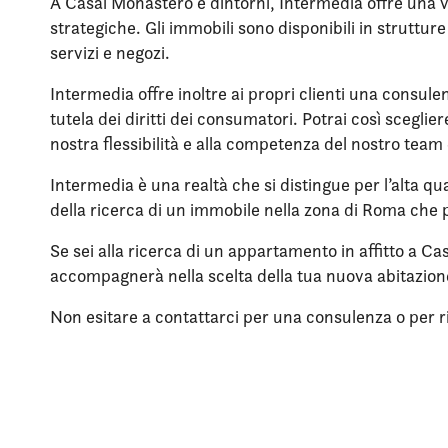
A Casal Monastero e dintorni, Intermedia offre una va
strategiche. Gli immobili sono disponibili in struttu
servizi e negozi.
Intermedia offre inoltre ai propri clienti una consule
tutela dei diritti dei consumatori. Potrai così scegli
nostra flessibilità e alla competenza del nostro team 
Intermedia è una realtà che si distingue per l’alta qua
della ricerca di un immobile nella zona di Roma che p
Se sei alla ricerca di un appartamento in affitto a Ca
accompagnerà nella scelta della tua nuova abitazio
Non esitare a contattarci per una consulenza o per rich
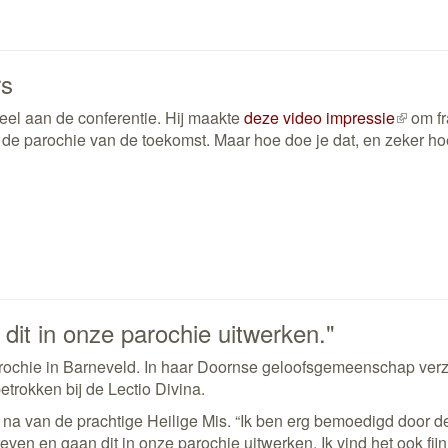
rs
eel aan de conferentie. Hij maakte
deze video impressie
(extern
om fr
de parochie van de toekomst. Maar hoe doe je dat, en zeker ho
link)
it in onze parochie uitwerken."
rochie in Barneveld. In haar Doornse geloofsgemeenschap verz
trokken bij de Lectio Divina.
na van de prachtige Heilige Mis. “Ik ben erg bemoedigd door de
n en gaan dit in onze parochie uitwerken. Ik vind het ook fijn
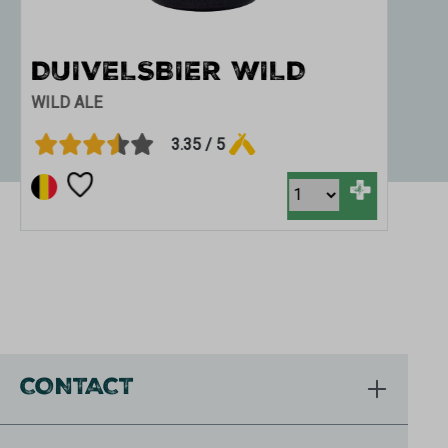
DUIVELSBIER WILD
WILD ALE
3.35 / 5
+
CONTACT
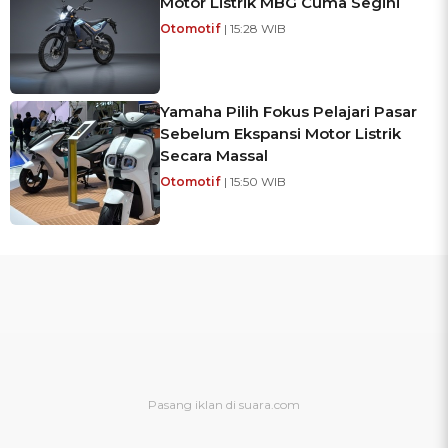
Motor Listrik MBG Cuma Segini
Otomotif
| 15:28 WIB
Yamaha Pilih Fokus Pelajari Pasar
Sebelum Ekspansi Motor Listrik
Secara Massal
Otomotif
| 15:50 WIB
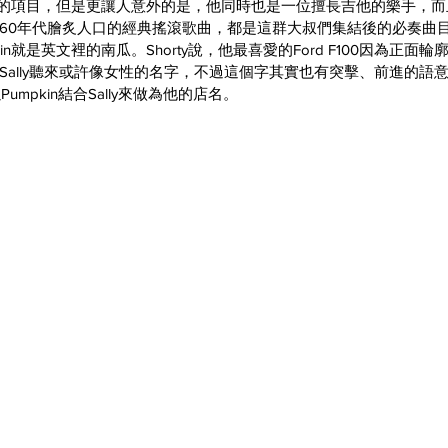
常涉獵的項目，但是更讓人意外的是，他同時也是一位擅長吉他的樂手，
60年代膾炙人口的經典搖滾歌曲，都是這群大叔們集結後的必奏曲
in就是英文裡的南瓜。Shorty說，他最喜愛的Ford F100因為正面
ally聽來或許像女性的名字，不過這個字其實也有突擊、前進的語意，因
mpkin結合Sally來做為他的店名。​​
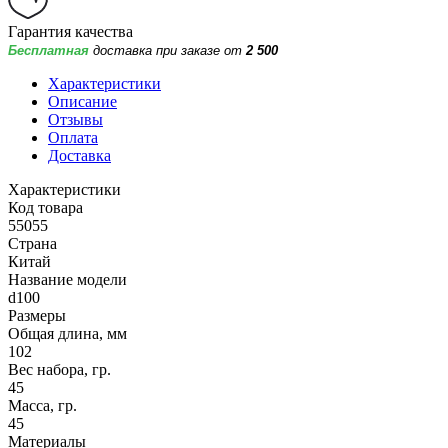
Гарантия качества
Бесплатная
доставка при заказе от
2 500
Характеристики
Описание
Отзывы
Оплата
Доставка
Характеристики
Код товара
55055
Страна
Китай
Название модели
d100
Размеры
Общая длина, мм
102
Вес набора, гр.
45
Масса, гр.
45
Материалы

▶ [What you have to do]
Which lines of the listing contain the string "onze"? Copy each of them.

▶ [Reply to the exercise]
it in onze parochie uitwerken."
n en gaan dit in onze parochie uitwerken. Ik vind het ook fijn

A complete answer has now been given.